China’s tech titans take the battle onto the screen in your car
China’s tech giants have already conquered everyone’s phones and they’re making good headway into our sitting rooms. So for their next move, they’re jumping into people’s cars.
Their target is the screen in the car, which the Chinese titans are now scrambling to fill with their own software – just as Apple’s CarPlay and Google’s Android Auto are doing in the rest of the world.
Alibaba, which last year put its “connected car” system onto the screens of a Chinese-brand SUV, today got a big boost for its automotive ambitions today after a joint announcement with Ford about collaboration plans.
“That marks the first time that AliOS, the operating system developed by Alibaba, is teaming up with an international automobile brand after the operation system was upgraded in September,” said Alibaba’s Simon Hu to Tech in Asia this afternoon. Hu is the president of the ecommerce firm’s Cloud and AliOS wings.
The news comes a day after Ford said it will launch 50 new models in China by 2025, of which 15 will be electric or hybrid.
Hit the road, Jack
While the partnership details are vague – Ford and Alibaba describe the union as “a letter of intent” – it shows Jack Ma’s company is racing to catch up with Baidu, which debuted its CarLife system in early 2015.
Baidu has already got onto the screens of numerous new models sold by Volkswagen, Audi, and Kia – to name but three – in China.

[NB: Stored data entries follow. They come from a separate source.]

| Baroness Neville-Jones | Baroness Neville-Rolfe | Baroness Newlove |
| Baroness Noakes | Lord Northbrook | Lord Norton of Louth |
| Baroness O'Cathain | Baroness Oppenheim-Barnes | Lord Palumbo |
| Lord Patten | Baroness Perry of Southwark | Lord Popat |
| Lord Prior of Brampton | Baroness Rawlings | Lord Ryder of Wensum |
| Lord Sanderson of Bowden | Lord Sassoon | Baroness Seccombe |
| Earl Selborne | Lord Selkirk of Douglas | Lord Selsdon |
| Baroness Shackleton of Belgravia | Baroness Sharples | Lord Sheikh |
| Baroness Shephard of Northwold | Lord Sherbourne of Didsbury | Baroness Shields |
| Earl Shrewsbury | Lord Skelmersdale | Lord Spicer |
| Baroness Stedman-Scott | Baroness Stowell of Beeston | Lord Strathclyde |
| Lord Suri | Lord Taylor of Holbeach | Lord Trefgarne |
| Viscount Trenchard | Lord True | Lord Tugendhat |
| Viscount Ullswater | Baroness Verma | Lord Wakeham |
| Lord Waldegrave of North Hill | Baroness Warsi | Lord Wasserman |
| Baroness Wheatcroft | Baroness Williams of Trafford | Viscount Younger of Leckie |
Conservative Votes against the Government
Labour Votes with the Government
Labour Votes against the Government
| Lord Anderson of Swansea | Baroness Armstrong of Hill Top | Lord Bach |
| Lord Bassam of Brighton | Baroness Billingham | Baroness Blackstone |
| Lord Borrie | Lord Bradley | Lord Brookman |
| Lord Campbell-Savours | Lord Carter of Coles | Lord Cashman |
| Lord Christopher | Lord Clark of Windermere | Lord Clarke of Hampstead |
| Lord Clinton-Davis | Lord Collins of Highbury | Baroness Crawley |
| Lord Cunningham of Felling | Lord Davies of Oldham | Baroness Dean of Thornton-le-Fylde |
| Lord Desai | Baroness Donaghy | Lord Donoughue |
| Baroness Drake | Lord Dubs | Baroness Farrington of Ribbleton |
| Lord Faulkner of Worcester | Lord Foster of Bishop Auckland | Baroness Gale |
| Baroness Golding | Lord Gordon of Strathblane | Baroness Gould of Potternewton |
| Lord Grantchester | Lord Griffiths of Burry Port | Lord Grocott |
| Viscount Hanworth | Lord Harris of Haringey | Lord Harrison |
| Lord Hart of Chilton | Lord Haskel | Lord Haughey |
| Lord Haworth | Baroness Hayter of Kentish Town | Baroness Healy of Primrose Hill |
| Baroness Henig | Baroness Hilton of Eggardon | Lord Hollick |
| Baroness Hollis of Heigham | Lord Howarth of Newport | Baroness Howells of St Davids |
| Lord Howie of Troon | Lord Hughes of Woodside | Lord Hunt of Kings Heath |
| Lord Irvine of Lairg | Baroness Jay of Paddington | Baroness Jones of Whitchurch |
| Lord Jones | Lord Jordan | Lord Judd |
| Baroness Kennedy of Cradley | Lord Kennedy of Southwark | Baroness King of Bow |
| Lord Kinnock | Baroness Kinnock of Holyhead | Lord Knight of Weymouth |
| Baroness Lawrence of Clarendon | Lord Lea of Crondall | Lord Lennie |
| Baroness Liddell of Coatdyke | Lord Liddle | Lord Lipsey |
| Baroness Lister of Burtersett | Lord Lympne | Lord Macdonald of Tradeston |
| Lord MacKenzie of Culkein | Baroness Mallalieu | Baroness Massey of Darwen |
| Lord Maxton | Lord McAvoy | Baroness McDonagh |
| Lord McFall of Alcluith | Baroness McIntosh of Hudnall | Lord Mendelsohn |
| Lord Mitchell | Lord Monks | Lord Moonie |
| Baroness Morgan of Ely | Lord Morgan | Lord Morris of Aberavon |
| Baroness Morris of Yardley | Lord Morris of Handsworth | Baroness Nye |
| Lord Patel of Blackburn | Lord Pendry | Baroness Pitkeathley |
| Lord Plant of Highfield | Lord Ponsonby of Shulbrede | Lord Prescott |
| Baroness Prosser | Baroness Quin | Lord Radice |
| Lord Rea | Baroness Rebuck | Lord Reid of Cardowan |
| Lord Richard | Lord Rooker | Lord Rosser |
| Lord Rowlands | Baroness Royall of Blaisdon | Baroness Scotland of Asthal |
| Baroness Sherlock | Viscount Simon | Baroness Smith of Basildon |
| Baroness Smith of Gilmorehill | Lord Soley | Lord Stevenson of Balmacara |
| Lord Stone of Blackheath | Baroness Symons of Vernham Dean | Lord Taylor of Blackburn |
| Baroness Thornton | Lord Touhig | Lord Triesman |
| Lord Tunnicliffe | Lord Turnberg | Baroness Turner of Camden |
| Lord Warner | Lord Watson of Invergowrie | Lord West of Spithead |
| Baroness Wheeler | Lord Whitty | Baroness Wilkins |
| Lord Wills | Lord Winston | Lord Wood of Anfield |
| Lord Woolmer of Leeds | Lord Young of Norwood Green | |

Here’s Baidu’s CarLife on a Mercedes-Benz GLA, shown off recently at CES Asia 2017:
Baidu has its own mapping service – as do Alibaba and Tencent – so it’s inevitably a central part of the system:
Aside from turning cars into smartphones, the search engine company is arguably leading the way in self-driving vehicles, with plans for an autonomous bus next year, followed by cars in 2020.
Tencent, the nation’s social media maven, is a little further behind its archrivals, last month announcing a joint venture with a Chinese automaker that will eventually form the basis of its own car-oriented software.
“We […] view it as an emerging platform to host our suit of digital content and entertainment services,” said a Tencent spokesperson today.
In-car screens will take on an entirely new life once people don’t need to do the actual driving – a new opportunity that Intel CEO Brian Krzanich recently described as “one of the greatest expansions of consumer time available for entertainment we’ve seen in a long time.”